The last poll going into Tuesday night’s vote in Iowa was good news for Mitt Romney, Ron Paul and Rick Santorum. They're the top-three finishers, with Santorum the latest “surge” candidate in a field defined by meteoric rises and abrupt descents.

Newt Gingrich, Rick Perry and Michele Bachmann? They’re stuck back in economy class, looking for an upgrade to the front of the plane for the flight to New Hampshire and beyond.

For what it’s worth, the same Des Moines Register poll got it right onDec. 31, 2007: it had Mike Huckabee leading Romney, 32%-26% (actual results: Huckabee 34.36%, Romney 25.19%).

But a word of caution about those numbers: as many as four in ten likely caucus-goers say they might still change their mind.  Add a large turnout with a heavy influx of new voters and we could be in for a long and strange night.

As for what we’ll discover come Wednesday morning:

Proof Positive That Negatives Work. On Dec. 1 and well ahead of his rivals, Gingrich told ABC News, “It’s very hard not to look at the recent polls and think that the odds are very high I’m going to be the nominee.” In the same interview, he added that negative attacks against him were certain to backfire.

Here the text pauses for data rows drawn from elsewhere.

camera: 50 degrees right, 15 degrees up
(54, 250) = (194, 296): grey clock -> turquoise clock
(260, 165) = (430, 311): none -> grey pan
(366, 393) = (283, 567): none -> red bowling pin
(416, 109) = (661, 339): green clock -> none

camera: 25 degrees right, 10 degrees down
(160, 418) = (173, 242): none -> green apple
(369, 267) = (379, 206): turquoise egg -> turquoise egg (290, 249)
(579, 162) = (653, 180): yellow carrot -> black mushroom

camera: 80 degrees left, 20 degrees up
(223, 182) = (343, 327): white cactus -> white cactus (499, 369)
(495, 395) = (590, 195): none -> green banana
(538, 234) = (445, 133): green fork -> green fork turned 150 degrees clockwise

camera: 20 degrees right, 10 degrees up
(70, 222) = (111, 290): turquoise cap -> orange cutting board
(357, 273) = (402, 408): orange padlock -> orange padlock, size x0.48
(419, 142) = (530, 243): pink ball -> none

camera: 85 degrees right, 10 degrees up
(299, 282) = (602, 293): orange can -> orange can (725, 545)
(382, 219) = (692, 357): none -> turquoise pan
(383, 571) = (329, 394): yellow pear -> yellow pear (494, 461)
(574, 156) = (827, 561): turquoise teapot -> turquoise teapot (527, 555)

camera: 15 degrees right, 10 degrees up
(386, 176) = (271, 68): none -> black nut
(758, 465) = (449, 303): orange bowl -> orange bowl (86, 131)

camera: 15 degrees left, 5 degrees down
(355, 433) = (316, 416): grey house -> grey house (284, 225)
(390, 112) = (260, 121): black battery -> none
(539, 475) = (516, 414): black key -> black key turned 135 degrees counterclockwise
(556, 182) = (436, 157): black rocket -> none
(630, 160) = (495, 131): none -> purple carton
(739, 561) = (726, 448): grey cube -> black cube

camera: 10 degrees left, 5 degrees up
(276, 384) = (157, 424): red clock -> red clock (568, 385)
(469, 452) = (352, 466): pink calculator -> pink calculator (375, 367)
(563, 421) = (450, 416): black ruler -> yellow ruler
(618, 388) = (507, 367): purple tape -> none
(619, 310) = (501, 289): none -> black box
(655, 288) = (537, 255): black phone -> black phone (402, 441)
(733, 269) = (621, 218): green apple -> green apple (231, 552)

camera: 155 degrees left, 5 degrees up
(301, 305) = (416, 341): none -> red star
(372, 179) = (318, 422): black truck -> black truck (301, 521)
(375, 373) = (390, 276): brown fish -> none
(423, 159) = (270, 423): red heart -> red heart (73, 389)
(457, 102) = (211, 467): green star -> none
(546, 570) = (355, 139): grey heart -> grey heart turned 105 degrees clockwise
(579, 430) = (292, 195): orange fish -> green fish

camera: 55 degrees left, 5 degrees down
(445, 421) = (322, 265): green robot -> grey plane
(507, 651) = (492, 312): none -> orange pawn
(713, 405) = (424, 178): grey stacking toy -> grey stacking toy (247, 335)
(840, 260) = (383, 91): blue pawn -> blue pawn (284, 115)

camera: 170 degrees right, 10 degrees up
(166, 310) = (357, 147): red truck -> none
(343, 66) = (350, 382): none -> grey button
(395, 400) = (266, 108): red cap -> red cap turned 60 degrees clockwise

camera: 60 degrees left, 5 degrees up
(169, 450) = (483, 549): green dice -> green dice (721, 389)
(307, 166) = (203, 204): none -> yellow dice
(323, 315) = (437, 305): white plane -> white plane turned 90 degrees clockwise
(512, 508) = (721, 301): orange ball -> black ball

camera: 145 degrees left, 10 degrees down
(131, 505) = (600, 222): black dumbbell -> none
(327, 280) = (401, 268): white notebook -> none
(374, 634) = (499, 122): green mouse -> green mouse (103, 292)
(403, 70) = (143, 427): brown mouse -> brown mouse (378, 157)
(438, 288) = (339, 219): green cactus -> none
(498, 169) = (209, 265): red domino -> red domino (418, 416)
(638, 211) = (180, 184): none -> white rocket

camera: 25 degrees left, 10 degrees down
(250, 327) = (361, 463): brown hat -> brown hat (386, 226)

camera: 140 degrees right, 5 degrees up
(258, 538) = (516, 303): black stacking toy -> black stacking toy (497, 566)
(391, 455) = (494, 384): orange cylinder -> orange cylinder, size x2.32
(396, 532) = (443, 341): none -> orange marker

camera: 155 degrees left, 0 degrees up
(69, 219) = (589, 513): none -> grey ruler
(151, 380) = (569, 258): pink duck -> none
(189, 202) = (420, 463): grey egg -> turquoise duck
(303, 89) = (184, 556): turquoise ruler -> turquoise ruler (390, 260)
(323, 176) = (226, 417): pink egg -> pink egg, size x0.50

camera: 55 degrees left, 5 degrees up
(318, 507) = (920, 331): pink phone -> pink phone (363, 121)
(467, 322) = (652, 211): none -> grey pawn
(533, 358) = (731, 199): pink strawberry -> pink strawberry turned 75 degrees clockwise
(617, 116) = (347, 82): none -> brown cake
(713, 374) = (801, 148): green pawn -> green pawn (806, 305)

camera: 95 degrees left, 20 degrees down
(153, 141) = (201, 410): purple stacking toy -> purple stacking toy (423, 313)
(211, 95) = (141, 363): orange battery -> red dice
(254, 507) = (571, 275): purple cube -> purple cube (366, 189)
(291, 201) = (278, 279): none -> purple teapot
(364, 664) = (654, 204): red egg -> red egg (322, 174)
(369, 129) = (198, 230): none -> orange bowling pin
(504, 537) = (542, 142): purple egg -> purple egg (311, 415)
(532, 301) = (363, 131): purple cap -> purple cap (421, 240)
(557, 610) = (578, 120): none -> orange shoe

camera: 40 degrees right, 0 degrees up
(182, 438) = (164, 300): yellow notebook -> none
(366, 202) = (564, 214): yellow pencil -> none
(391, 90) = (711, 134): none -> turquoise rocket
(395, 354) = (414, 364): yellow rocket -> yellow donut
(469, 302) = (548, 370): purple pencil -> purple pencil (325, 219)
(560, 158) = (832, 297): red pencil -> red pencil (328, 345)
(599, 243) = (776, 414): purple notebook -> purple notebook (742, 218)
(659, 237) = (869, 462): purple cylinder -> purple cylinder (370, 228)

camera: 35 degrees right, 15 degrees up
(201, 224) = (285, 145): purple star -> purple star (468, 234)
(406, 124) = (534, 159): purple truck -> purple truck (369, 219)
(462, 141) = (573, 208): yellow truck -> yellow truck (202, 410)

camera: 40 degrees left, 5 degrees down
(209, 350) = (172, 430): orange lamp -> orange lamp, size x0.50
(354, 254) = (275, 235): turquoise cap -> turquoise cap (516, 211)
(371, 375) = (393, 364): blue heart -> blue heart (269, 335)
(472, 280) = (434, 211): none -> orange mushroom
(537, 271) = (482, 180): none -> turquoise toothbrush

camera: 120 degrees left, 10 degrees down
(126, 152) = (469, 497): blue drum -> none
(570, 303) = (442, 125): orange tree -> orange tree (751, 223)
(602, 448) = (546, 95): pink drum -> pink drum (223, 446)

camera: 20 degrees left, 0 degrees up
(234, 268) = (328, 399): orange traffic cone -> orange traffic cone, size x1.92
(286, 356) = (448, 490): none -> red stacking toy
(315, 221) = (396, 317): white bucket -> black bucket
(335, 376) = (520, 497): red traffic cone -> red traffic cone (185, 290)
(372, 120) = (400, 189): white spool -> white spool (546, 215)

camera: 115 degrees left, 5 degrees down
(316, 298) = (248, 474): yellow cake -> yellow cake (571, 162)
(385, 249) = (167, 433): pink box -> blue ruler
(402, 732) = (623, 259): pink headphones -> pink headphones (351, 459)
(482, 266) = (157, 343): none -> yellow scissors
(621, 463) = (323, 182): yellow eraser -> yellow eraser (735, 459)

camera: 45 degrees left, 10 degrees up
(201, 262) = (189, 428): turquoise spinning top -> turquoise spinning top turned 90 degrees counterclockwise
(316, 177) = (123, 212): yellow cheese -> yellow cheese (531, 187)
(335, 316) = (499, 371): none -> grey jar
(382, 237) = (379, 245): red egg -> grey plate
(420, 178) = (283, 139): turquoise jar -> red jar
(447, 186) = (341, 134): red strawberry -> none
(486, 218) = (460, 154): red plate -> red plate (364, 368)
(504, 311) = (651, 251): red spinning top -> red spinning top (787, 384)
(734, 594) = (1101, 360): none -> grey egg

They didn’t.  45% of all political ads in Iowa during December were anti-Gingrich spots (here’s one, via the Paul campaign); Newt’s Iowa numbers collapsed. Again, we’re reminded why campaigns run negative ads, despite all the media tut-tutting: because they work.

Such a Thing As Too Outside the Beltway? A strong showing for Santorum is a win for traditional all-or-nothing Iowa campaigning that dates back to Jimmy Carter’s surprise emergence in 1976. Santorum got to Iowa early, made it a point to campaign in every county, pretty much ignored the other early-voting states, and bet on the Religious Right to break his way. All of which seems to be working. The intriguing question: did Santorum overplay that card? While going heavy on social issues (abortion, same-sex marriage), only in the closing days did he tweak his message to that of a “consistent conservative” as an alumnus of the House and the Senate with a history of voting “right”. In retrospect, maybe he’d have surged further had he been seen as a more dimensional candidate.

Romney’s Upward Mobility. As the runner-up to Huckabee in 2008, Romney received a little over 30,000 votes. The question: how high can he/does he need to go in what’s expected to be a bigger turnout on Tuesday (if, say, 140,000 Iowans come out, that’s an extra 20,000 voters from 2008). Here’s a breakdown from the 2008:

Huckabee        40,954 34.36%

Romney           30,021 25.19%

Thompson      15,960 13.39%

McCain             15,536 13.03%

Paul                   11,841 9.93%

Giuliani            4,099 3.44%

What this says: assuming Romney loses some of that 2008 following (because: (a) he’s not the same social conservative he was four years ago and (b) those same voters have plenty of options in Santorum, Gingrich, Paul, Perry and Bachmann), there are still 15,000 votes to be had from the McCain/Giuliani faction– and let’s assume they’re interested in (a) a more moderate Republican and (b) electability, which is Romney’s strong suit. Suppose Romney manages to haul in, say, 40,000 votes. That’s 28% of a 140,000 electorate – perhaps enough to carry the day (the lowest-percentage Iowa winner: Bob Dole, with 26% in 1996).

The Ghosts of Texans Past. In each of the last five “open” Republican presidential races (no GOP incumbent in the White House), a Texan has sought the nomination – a testament to the emergence of Texas as a deep-red state. But there’s been a fine line between winning and losing – “don’t mess with Texas”, as opposed to “Texas mess.”  Bush pere et fils each won the GOP nomination. John Connally, former Texas governor, had the opposite experience when he ran in 1980: $11 million spent, all of one delegate.  The same misfortune befell former Texas Sen. Phil Gramm (like Connally, a party-switcher) in 1996:  $25 million spent, 10 delegates earned. And Perry’s fate? A weekend article in Politico featured political consultants at their reptilian worst: anonymous finger-pointing, throwing colleagues under the Perry campaign bus.  Perry brought in a Texas contingent for a last-minute push in Iowa, the goal being a third-place finish; he’s on a plane to South Carolina once that voting’s over, bypassing New Hampshire for the state where he kicked off his campaign.

Paul, on the Road to . . . Lake Jackson? Speaking of Texas, that’s where Ron Paul was this past weekend – not in Iowa, not scurrying for votes, but back in his home congressional district (his hometown in Lake Jackson, about an hour’s drive south from Houston). From his controversial foreign policy stances to the novel idea of raising money via online gamers taking part in Dungeoneers, Paul’s campaign is a daily departure from the accepted norm. Conventional wisdom dictates that every Republican candidate will spend the last 48 hours in Iowa in a frenzied scramble for undecideds. Not so with the Paul campaign.

Think they know something the rest of us don’t?